Da er sich dem nicht gefügt habe und davongelaufen sei, hätten ihm die Polizist*innen Handfesseln angelegt. Er habe sich dagegen „gesperrt“, weshalb „körperlicher Zwang“ angewendet worden sei. Ihm werde Beleidigung und Widerstand gegen Vollstreckungsbeamte vorgeworfen.

Etwa 20 umstehende Jugendliche hätten bereits als der 18-Jährige davongelaufen sei, begonnen, die Polizist*innen mit Flaschen und Bierkästen zu bewerfen, berichtet ein Polizeisprecher. Zur Unterstützung gerufene Polizeibeamt*innen hätten daraufhin Pfefferspray eingesetzt, um die Umstehenden „auf Abstand zu halten“.

Ermittlungen wegen Landfriedensbruch

Ermittlungsverfahren wegen Landfriedensbruch, Widerstand und Sachbeschädigung seien eingeleitet worden. Für den Polizeisprecher ist klar: „Die Eskalation ging ausschließlich von der Gruppe aus“.

- Arbeitsauftrag 1 -
Schreib bitte aus dem Übungstext den Abschnitt wortgetreu ab, beginnend bei „Da er sich dem“ und endend bei „gegen Vollstreckungsbeamte vorgeworfen.“.
- Arbeitsauftrag 2 -
Tausche in den Einträgen „right hip“ gegen „right hip joint“ aus und lass alles Übrige unverändert. Gib nur die Zeilen wieder, beginnend mit der Zeile, die „right wrist: (76, 575, -15)“ enthält, und endend mit der Zeile, die „right shoulder: (580, 475, -4)“ enthält, beide eingeschlossen.

- Einträge -

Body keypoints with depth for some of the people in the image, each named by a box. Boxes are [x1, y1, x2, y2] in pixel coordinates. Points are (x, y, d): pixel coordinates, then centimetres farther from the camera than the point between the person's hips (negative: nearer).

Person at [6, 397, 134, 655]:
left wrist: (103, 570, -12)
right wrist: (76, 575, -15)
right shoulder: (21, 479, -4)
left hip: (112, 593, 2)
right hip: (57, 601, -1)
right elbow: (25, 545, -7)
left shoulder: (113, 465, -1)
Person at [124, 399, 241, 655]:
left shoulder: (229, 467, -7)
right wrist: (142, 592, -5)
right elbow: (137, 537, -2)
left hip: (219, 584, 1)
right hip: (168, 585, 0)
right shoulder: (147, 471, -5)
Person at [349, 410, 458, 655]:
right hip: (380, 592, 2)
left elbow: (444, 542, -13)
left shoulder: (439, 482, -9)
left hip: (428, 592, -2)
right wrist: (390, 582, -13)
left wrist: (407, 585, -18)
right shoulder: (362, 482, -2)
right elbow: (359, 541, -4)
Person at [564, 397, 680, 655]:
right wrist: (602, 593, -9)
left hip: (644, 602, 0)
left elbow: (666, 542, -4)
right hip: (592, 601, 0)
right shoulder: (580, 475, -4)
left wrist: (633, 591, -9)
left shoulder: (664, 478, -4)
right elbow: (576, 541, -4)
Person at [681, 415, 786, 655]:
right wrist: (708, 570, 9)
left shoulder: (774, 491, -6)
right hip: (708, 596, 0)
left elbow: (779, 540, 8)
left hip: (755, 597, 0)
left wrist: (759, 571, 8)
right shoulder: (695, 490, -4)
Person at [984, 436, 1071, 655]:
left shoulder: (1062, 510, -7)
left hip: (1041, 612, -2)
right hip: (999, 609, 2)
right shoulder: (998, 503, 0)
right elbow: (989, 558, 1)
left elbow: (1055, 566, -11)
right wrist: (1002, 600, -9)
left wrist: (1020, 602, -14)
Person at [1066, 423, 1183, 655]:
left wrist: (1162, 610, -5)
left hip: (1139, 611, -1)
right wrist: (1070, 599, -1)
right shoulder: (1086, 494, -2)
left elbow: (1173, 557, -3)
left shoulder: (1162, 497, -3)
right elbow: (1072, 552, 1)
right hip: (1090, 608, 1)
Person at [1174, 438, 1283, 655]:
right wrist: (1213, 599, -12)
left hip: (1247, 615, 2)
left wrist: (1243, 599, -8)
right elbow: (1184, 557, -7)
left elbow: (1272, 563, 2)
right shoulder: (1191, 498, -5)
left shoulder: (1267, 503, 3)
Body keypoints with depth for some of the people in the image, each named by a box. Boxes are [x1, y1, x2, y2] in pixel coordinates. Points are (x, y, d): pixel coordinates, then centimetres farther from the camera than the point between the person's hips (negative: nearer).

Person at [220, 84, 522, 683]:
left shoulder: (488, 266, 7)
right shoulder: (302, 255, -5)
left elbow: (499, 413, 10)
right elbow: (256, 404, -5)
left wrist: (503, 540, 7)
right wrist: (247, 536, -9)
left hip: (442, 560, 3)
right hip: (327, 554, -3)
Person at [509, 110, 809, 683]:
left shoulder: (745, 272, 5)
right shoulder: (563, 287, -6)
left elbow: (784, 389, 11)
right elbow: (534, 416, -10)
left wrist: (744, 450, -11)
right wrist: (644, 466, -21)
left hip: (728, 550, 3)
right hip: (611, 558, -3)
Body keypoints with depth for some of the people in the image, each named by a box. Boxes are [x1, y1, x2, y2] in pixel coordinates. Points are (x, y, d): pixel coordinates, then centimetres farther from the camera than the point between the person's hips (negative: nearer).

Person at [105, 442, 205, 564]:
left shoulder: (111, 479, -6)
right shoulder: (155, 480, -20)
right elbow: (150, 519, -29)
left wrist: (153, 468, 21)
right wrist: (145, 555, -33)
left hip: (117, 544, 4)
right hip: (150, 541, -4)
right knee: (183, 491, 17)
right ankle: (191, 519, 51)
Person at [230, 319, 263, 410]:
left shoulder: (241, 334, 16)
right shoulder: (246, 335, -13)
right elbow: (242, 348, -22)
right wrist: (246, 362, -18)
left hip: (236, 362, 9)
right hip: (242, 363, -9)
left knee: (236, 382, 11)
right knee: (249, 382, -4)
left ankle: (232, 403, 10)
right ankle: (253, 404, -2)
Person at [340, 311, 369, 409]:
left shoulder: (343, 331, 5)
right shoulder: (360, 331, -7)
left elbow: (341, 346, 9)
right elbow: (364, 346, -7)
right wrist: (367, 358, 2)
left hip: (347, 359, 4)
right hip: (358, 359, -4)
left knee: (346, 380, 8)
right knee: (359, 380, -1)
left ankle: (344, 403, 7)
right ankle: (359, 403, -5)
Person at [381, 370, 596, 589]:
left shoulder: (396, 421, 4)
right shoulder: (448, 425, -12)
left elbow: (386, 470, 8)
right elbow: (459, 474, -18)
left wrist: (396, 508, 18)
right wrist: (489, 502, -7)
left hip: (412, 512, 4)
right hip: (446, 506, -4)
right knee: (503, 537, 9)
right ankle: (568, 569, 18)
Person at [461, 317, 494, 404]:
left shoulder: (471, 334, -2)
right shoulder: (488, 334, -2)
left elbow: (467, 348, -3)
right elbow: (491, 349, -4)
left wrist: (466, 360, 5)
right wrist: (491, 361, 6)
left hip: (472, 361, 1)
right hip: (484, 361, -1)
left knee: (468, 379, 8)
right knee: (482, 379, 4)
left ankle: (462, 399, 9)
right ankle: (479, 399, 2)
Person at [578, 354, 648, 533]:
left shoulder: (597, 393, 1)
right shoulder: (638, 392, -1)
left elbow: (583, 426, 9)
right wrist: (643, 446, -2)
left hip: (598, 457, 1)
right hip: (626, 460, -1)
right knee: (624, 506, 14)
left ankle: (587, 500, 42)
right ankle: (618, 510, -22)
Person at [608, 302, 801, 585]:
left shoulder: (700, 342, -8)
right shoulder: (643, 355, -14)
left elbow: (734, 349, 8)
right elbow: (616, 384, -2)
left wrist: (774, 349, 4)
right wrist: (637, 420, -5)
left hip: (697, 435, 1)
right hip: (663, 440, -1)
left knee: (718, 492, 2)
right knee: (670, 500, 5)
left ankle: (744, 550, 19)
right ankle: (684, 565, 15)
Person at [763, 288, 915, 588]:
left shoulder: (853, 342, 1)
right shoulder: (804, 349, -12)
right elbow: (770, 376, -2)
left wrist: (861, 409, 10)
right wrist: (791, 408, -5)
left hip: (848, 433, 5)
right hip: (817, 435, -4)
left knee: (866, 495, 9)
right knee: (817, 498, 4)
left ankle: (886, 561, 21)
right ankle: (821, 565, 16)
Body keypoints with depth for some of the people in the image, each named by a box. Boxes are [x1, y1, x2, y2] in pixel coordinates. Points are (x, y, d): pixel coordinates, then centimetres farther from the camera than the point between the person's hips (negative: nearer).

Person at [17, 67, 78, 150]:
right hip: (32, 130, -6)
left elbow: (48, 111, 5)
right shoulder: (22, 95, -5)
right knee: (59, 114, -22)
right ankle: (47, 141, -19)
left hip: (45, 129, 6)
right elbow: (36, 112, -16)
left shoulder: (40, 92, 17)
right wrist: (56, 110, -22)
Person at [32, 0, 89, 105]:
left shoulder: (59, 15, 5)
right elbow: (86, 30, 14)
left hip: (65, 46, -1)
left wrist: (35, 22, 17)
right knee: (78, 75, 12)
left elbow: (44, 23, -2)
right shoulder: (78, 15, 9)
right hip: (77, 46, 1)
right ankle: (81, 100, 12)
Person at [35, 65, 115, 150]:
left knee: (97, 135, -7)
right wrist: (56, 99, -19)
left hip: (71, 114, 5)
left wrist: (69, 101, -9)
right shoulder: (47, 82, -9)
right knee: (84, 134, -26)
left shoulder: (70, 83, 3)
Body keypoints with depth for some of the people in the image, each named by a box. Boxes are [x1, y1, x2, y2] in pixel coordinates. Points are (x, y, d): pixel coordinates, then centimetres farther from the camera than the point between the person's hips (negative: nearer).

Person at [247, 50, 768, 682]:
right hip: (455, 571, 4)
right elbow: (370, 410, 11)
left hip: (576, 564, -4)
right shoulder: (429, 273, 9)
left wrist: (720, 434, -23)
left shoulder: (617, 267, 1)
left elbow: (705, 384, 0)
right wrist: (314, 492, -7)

- Erwartete Ausgabe 1 -
Da er sich dem nicht gefügt habe und davongelaufen sei, hätten ihm die Polizist*innen Handfesseln angelegt. Er habe sich dagegen „gesperrt“, weshalb „körperlicher Zwang“ angewendet worden sei. Ihm werde Beleidigung und Widerstand gegen Vollstreckungsbeamte vorgeworfen.

- Erwartete Ausgabe 2 -
right wrist: (76, 575, -15)
right shoulder: (21, 479, -4)
left hip: (112, 593, 2)
right hip joint: (57, 601, -1)
right elbow: (25, 545, -7)
left shoulder: (113, 465, -1)
Person at [124, 399, 241, 655]:
left shoulder: (229, 467, -7)
right wrist: (142, 592, -5)
right elbow: (137, 537, -2)
left hip: (219, 584, 1)
right hip joint: (168, 585, 0)
right shoulder: (147, 471, -5)
Person at [349, 410, 458, 655]:
right hip joint: (380, 592, 2)
left elbow: (444, 542, -13)
left shoulder: (439, 482, -9)
left hip: (428, 592, -2)
right wrist: (390, 582, -13)
left wrist: (407, 585, -18)
right shoulder: (362, 482, -2)
right elbow: (359, 541, -4)
Person at [564, 397, 680, 655]:
right wrist: (602, 593, -9)
left hip: (644, 602, 0)
left elbow: (666, 542, -4)
right hip joint: (592, 601, 0)
right shoulder: (580, 475, -4)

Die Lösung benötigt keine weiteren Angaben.